Neunzig

Meine Mutter ist im April 90 Jahre alt geworden. Am Wochenende haben wir das in großer Runde gefeiert. Ich muss an dieser Stelle mal ein Loblied auf meine Mutter singen: sie hat es geschafft, einen klaren Verstand zu behalten, geht noch regelmäßig zum Kieser-Training und nimmt Anteil am Weltgeschehen und ihrer persönlichen Umgebung. Bis vor wenigen Jahren hat sie Italienisch gelernt, und sie geht immer noch auf Reisen. Ihr Wunsch ist eine Karte für die Elbphilharmonie, und wir bemühen uns, ihn zu erfüllen. Ein weiterer Wunsch ist, so zu sterben wie Udo Jürgens: "Nicht daß ich Fan von ihm bin, aber beim Spazierengehen einfach tot umfallen, das ist doch der ideale Tod."

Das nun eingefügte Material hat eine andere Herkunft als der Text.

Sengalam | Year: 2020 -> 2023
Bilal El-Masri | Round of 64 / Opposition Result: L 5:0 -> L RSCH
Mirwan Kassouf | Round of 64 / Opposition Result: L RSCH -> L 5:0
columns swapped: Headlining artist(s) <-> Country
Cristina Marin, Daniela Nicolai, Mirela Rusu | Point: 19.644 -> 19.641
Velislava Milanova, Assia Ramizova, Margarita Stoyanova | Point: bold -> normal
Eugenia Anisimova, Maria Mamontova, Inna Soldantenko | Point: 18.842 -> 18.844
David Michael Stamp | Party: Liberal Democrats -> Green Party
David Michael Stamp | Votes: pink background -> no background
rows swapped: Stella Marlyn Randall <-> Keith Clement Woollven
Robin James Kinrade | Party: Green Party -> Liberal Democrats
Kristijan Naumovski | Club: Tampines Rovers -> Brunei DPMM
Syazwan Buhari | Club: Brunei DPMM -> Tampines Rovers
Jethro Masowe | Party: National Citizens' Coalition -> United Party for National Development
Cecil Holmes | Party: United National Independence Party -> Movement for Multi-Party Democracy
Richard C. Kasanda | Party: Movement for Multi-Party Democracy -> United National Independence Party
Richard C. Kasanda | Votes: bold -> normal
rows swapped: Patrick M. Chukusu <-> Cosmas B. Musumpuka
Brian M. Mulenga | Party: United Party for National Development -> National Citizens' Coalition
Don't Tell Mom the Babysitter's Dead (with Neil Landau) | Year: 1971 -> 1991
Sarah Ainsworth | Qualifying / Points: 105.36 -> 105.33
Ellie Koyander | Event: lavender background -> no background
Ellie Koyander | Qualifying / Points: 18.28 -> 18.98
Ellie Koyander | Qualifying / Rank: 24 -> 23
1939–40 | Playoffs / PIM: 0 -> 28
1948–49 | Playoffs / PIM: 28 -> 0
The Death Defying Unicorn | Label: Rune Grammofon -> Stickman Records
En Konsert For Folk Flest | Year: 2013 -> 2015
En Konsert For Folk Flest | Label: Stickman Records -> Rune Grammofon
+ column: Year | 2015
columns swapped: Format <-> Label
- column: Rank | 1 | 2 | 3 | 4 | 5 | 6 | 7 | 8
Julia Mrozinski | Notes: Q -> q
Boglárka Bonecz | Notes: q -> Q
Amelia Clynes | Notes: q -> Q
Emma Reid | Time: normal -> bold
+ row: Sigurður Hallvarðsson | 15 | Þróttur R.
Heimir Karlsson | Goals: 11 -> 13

Es war schön, mal wieder die ganze Familie am Tisch zu haben: mein Bruder, seine Frau und deren Tochter, meine beiden Kinder, der Freund meiner Tochter, meine Mutter und ich.
Eine Bemerkung meiner Mutter ("...daß aus dieser desolaten Familie mit einem linken Vater was Gutes rausgekommen ist..."), die auf meine erste Ehe gemünzt war und mich zu Widerspruch herausforderte ("Wieso desolat? Und es war nicht nur der Vater links, ich war's doch auch.") brachte mich ans Nachdenken: meine Lebensform als Alleinerziehende Anfang der 80er Jahre bis 1992, dann Patchworkfamilie, war damals noch ungewöhnlich, ist aber mittlerweile sowas von normal. Ich habe den Status "alleinerziehend" nie als Makel empfunden. Nicht daß ich mir das so gewünscht hatte, aber es hat sich dann eben ergeben.
Am besten hat mir übrigens das gute Wetter in Münster gefallen nach den vielen kalten Tagen. Wir haben uns Samstagnachmittag sogar noch mit einer Wolldecke auf eine Wiese gelegt und die Sonne genossen, während meine Mutter ihr Mittagsschläfchen hielt.

Marie-Luise - 9. Mai, 22:43
katharina (Gast) - 10. Mai, 15:37
da waren wir echt pionierinnen. habs immer wieder an der reaktion der erwachsenen (lehrer/innen und 'heile' familien) erlebt.